··· EXTRACTED DATA ···

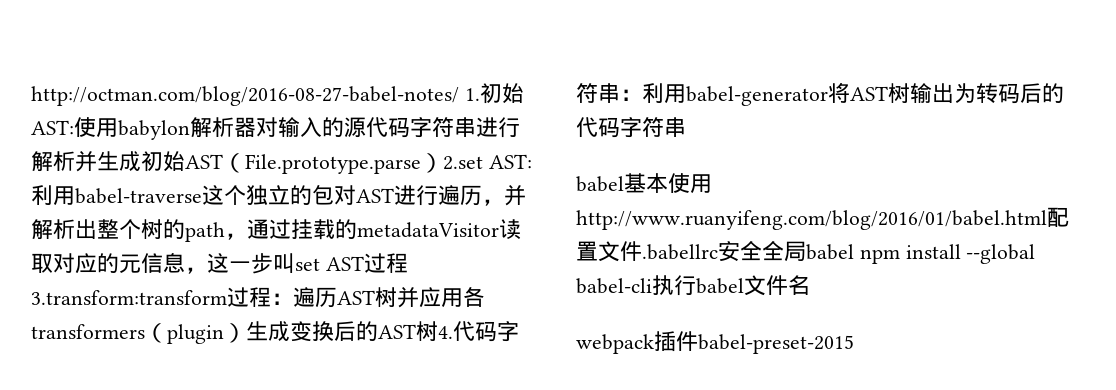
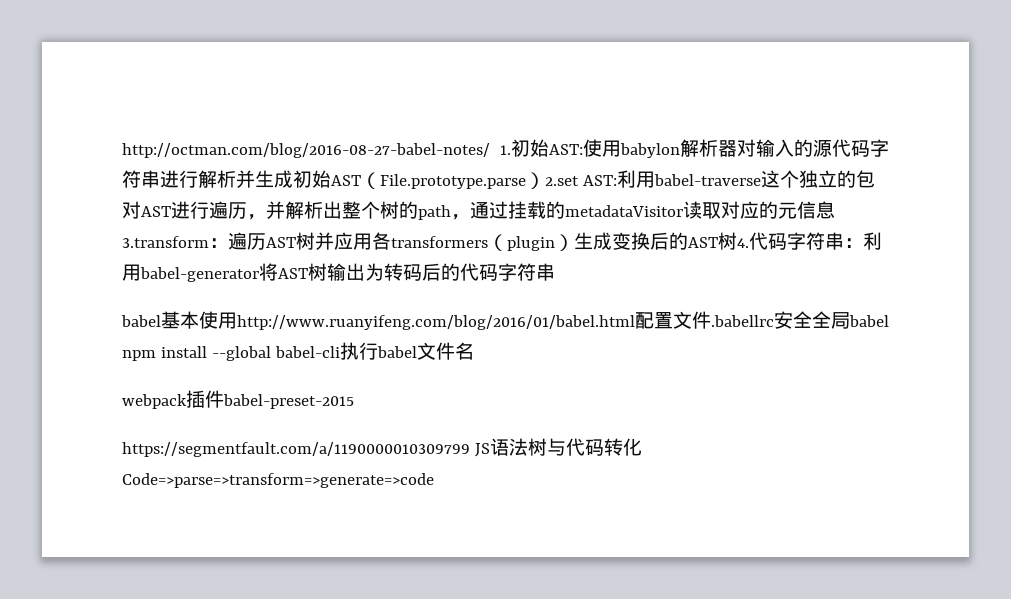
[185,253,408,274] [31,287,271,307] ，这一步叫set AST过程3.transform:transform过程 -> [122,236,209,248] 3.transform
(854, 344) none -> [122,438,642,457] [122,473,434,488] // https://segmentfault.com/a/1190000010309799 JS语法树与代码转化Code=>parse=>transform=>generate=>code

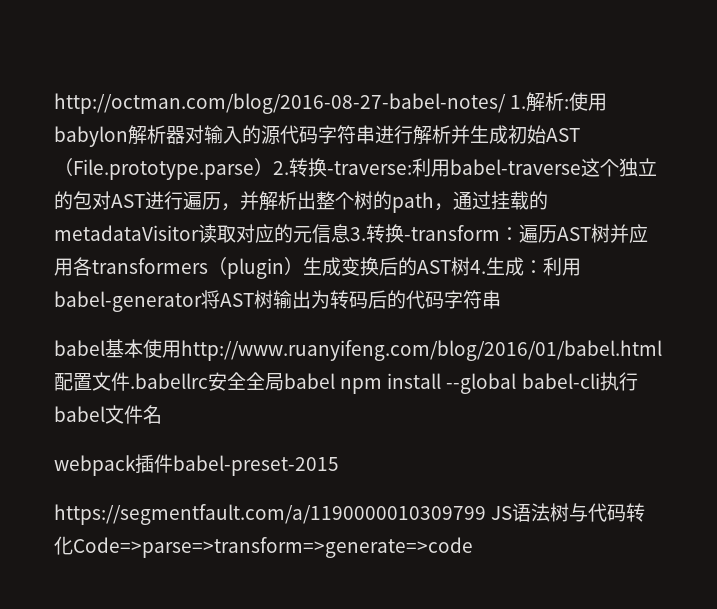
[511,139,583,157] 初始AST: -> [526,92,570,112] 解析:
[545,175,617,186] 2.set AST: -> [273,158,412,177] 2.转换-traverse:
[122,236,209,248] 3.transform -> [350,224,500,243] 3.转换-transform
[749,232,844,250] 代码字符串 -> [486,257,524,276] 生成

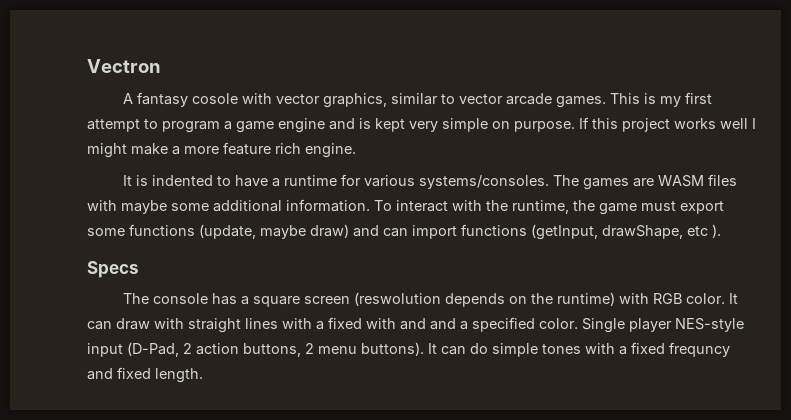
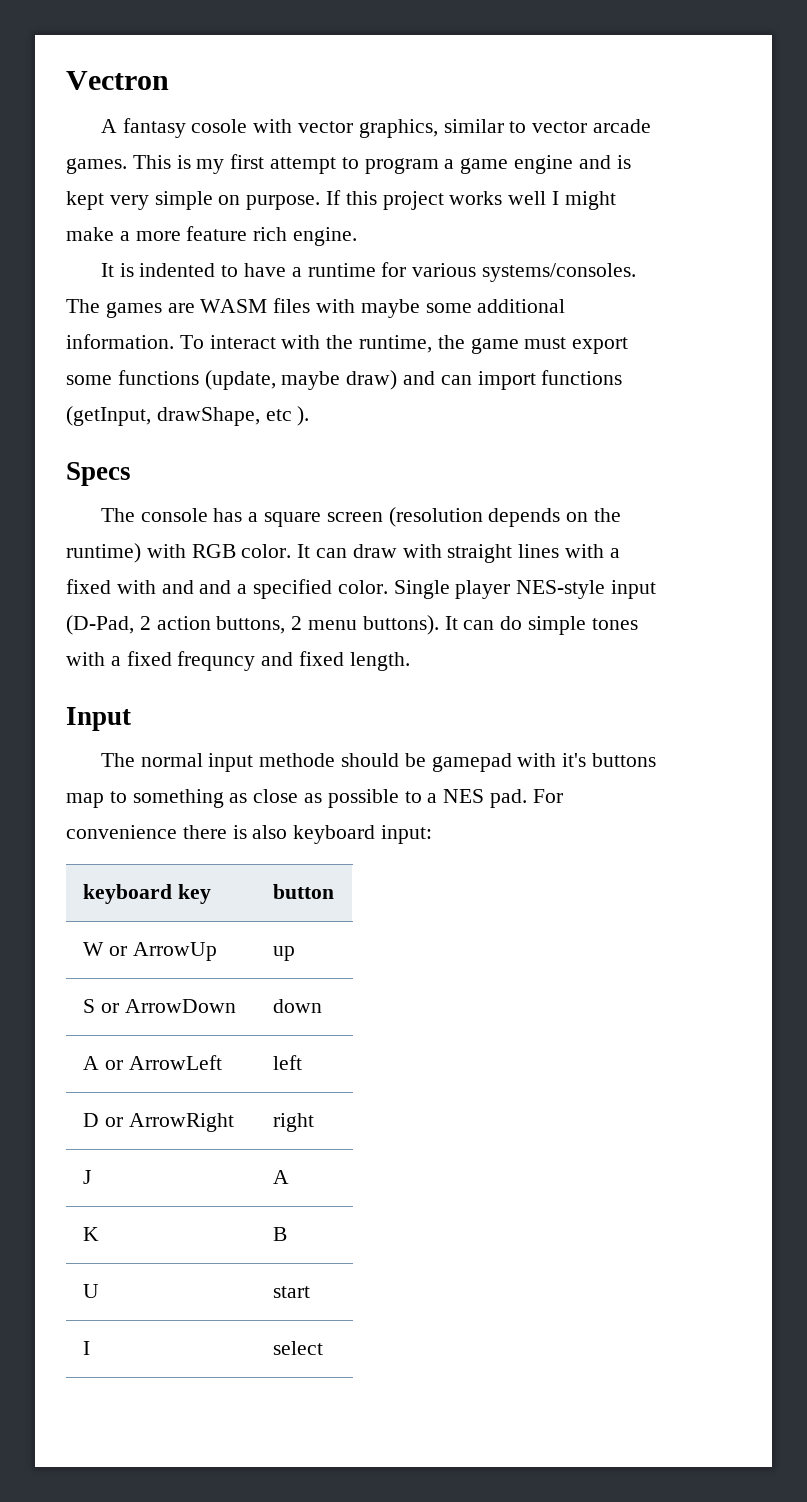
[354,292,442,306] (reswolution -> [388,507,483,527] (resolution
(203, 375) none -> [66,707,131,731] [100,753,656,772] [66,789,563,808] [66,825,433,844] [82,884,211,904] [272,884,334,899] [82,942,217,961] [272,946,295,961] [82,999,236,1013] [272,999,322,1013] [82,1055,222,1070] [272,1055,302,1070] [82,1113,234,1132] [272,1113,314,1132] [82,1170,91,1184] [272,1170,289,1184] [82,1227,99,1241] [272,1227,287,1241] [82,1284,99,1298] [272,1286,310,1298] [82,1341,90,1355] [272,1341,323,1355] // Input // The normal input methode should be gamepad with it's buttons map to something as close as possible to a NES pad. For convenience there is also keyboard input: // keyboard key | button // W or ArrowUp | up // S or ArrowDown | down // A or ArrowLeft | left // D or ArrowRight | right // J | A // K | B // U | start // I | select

···
··· EXTRACTED DATA ···

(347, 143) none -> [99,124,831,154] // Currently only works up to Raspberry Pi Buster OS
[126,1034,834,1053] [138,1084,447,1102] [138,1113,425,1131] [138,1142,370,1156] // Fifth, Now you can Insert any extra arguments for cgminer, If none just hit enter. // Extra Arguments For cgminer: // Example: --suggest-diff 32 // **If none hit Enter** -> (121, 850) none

···

DIRECTIONS FOR THIS TASK:
All lines from the listing above that include "none" should be shown.

ANSWER:
(854, 344) none -> [122,438,642,457] [122,473,434,488] // https://segmentfault.com/a/1190000010309799 JS语法树与代码转化Code=>parse=>transform=>generate=>code
(203, 375) none -> [66,707,131,731] [100,753,656,772] [66,789,563,808] [66,825,433,844] [82,884,211,904] [272,884,334,899] [82,942,217,961] [272,946,295,961] [82,999,236,1013] [272,999,322,1013] [82,1055,222,1070] [272,1055,302,1070] [82,1113,234,1132] [272,1113,314,1132] [82,1170,91,1184] [272,1170,289,1184] [82,1227,99,1241] [272,1227,287,1241] [82,1284,99,1298] [272,1286,310,1298] [82,1341,90,1355] [272,1341,323,1355] // Input // The normal input methode should be gamepad with it's buttons map to something as close as possible to a NES pad. For convenience there is also keyboard input: // keyboard key | button // W or ArrowUp | up // S or ArrowDown | down // A or ArrowLeft | left // D or ArrowRight | right // J | A // K | B // U | start // I | select
(347, 143) none -> [99,124,831,154] // Currently only works up to Raspberry Pi Buster OS
[126,1034,834,1053] [138,1084,447,1102] [138,1113,425,1131] [138,1142,370,1156] // Fifth, Now you can Insert any extra arguments for cgminer, If none just hit enter. // Extra Arguments For cgminer: // Example: --suggest-diff 32 // **If none hit Enter** -> (121, 850) none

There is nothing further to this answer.